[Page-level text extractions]
#####

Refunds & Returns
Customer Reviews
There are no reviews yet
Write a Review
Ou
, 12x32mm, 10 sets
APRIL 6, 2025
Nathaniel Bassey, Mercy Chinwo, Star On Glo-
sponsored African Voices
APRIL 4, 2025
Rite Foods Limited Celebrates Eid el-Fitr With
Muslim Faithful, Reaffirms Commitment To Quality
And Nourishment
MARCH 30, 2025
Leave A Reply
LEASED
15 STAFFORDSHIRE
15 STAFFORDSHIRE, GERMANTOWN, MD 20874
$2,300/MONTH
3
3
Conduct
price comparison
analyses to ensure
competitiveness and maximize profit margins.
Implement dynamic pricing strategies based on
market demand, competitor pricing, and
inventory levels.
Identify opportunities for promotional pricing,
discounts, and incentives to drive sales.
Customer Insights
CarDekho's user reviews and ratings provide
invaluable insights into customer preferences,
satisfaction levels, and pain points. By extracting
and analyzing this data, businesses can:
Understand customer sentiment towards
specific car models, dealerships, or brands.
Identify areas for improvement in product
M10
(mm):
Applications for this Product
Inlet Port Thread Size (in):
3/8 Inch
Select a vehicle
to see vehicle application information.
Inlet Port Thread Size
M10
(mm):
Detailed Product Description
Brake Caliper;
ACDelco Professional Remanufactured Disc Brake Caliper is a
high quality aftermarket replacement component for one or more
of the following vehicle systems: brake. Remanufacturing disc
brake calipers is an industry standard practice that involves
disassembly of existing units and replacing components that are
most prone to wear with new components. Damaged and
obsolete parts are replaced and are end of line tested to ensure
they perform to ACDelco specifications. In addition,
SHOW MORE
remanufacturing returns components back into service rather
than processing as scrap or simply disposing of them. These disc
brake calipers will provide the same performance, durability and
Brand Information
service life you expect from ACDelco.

#####

**Aim of the task:** An exact copy of the lines above, from the one containing "Select a vehicle" down to the one containing "high quality aftermarket" and including both, is the whole answer; retype it and nothing else.

**Task output:**
Select a vehicle
to see vehicle application information.
Inlet Port Thread Size
M10
(mm):
Detailed Product Description
Brake Caliper;
ACDelco Professional Remanufactured Disc Brake Caliper is a
high quality aftermarket replacement component for one or more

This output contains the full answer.